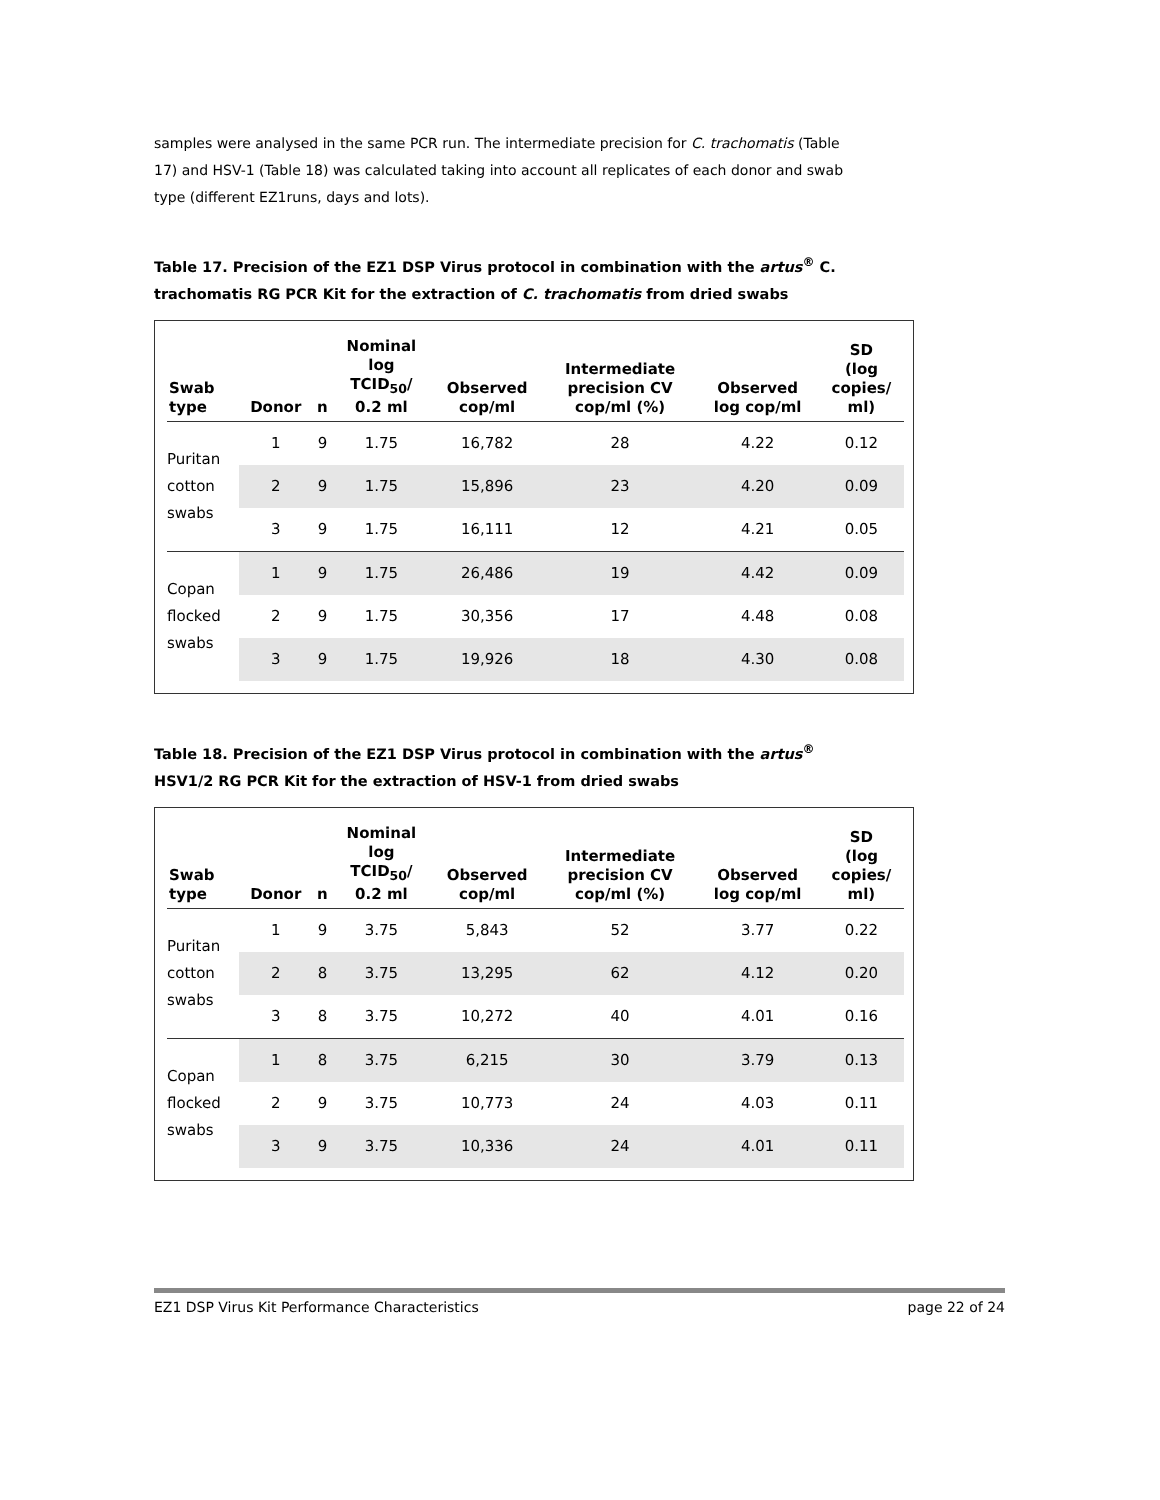samples were analysed in the same PCR run. The intermediate precision for C. trachomatis (Table 17) and HSV-1 (Table 18) was calculated taking into account all replicates of each donor and swab type (different EZ1runs, days and lots).
Table 17. Precision of the EZ1 DSP Virus protocol in combination with the artus<sup>®</sup> C. trachomatis RG PCR Kit for the extraction of C. trachomatis from dried swabs
| Swab type | Donor | n | Nominal log TCID<sub>50</sub>/ 0.2 ml | Observed cop/ml | Intermediate precision CV cop/ml (%) | Observed log cop/ml | SD (log copies/ ml) |
| --- | --- | --- | --- | --- | --- | --- | --- |
| Puritan cotton swabs | 1 | 9 | 1.75 | 16,782 | 28 | 4.22 | 0.12 |
| | 2 | 9 | 1.75 | 15,896 | 23 | 4.20 | 0.09 |
| | 3 | 9 | 1.75 | 16,111 | 12 | 4.21 | 0.05 |
| Copan flocked swabs | 1 | 9 | 1.75 | 26,486 | 19 | 4.42 | 0.09 |
| | 2 | 9 | 1.75 | 30,356 | 17 | 4.48 | 0.08 |
| | 3 | 9 | 1.75 | 19,926 | 18 | 4.30 | 0.08 |
Table 18. Precision of the EZ1 DSP Virus protocol in combination with the artus<sup>®</sup> HSV1/2 RG PCR Kit for the extraction of HSV-1 from dried swabs
| Swab type | Donor | n | Nominal log TCID<sub>50</sub>/ 0.2 ml | Observed cop/ml | Intermediate precision CV cop/ml (%) | Observed log cop/ml | SD (log copies/ ml) |
| --- | --- | --- | --- | --- | --- | --- | --- |
| Puritan cotton swabs | 1 | 9 | 3.75 | 5,843 | 52 | 3.77 | 0.22 |
| | 2 | 8 | 3.75 | 13,295 | 62 | 4.12 | 0.20 |
| | 3 | 8 | 3.75 | 10,272 | 40 | 4.01 | 0.16 |
| Copan flocked swabs | 1 | 8 | 3.75 | 6,215 | 30 | 3.79 | 0.13 |
| | 2 | 9 | 3.75 | 10,773 | 24 | 4.03 | 0.11 |
| | 3 | 9 | 3.75 | 10,336 | 24 | 4.01 | 0.11 |
EZ1 DSP Virus Kit Performance Characteristics page 22 of 24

━━━━━━━━━━

**DESCRIPTION OF THE TASK:** Only the pictures are to be left out; repeat all other material exactly.

**SOLUTION FOR THIS TASK:**
samples were analysed in the same PCR run. The intermediate precision for C. trachomatis (Table 17) and HSV-1 (Table 18) was calculated taking into account all replicates of each donor and swab type (different EZ1runs, days and lots).
Table 17. Precision of the EZ1 DSP Virus protocol in combination with the artus<sup>®</sup> C. trachomatis RG PCR Kit for the extraction of C. trachomatis from dried swabs
| Swab type | Donor | n | Nominal log TCID<sub>50</sub>/ 0.2 ml | Observed cop/ml | Intermediate precision CV cop/ml (%) | Observed log cop/ml | SD (log copies/ ml) |
| --- | --- | --- | --- | --- | --- | --- | --- |
| Puritan cotton swabs | 1 | 9 | 1.75 | 16,782 | 28 | 4.22 | 0.12 |
| | 2 | 9 | 1.75 | 15,896 | 23 | 4.20 | 0.09 |
| | 3 | 9 | 1.75 | 16,111 | 12 | 4.21 | 0.05 |
| Copan flocked swabs | 1 | 9 | 1.75 | 26,486 | 19 | 4.42 | 0.09 |
| | 2 | 9 | 1.75 | 30,356 | 17 | 4.48 | 0.08 |
| | 3 | 9 | 1.75 | 19,926 | 18 | 4.30 | 0.08 |
Table 18. Precision of the EZ1 DSP Virus protocol in combination with the artus<sup>®</sup> HSV1/2 RG PCR Kit for the extraction of HSV-1 from dried swabs
| Swab type | Donor | n | Nominal log TCID<sub>50</sub>/ 0.2 ml | Observed cop/ml | Intermediate precision CV cop/ml (%) | Observed log cop/ml | SD (log copies/ ml) |
| --- | --- | --- | --- | --- | --- | --- | --- |
| Puritan cotton swabs | 1 | 9 | 3.75 | 5,843 | 52 | 3.77 | 0.22 |
| | 2 | 8 | 3.75 | 13,295 | 62 | 4.12 | 0.20 |
| | 3 | 8 | 3.75 | 10,272 | 40 | 4.01 | 0.16 |
| Copan flocked swabs | 1 | 8 | 3.75 | 6,215 | 30 | 3.79 | 0.13 |
| | 2 | 9 | 3.75 | 10,773 | 24 | 4.03 | 0.11 |
| | 3 | 9 | 3.75 | 10,336 | 24 | 4.01 | 0.11 |
EZ1 DSP Virus Kit Performance Characteristics page 22 of 24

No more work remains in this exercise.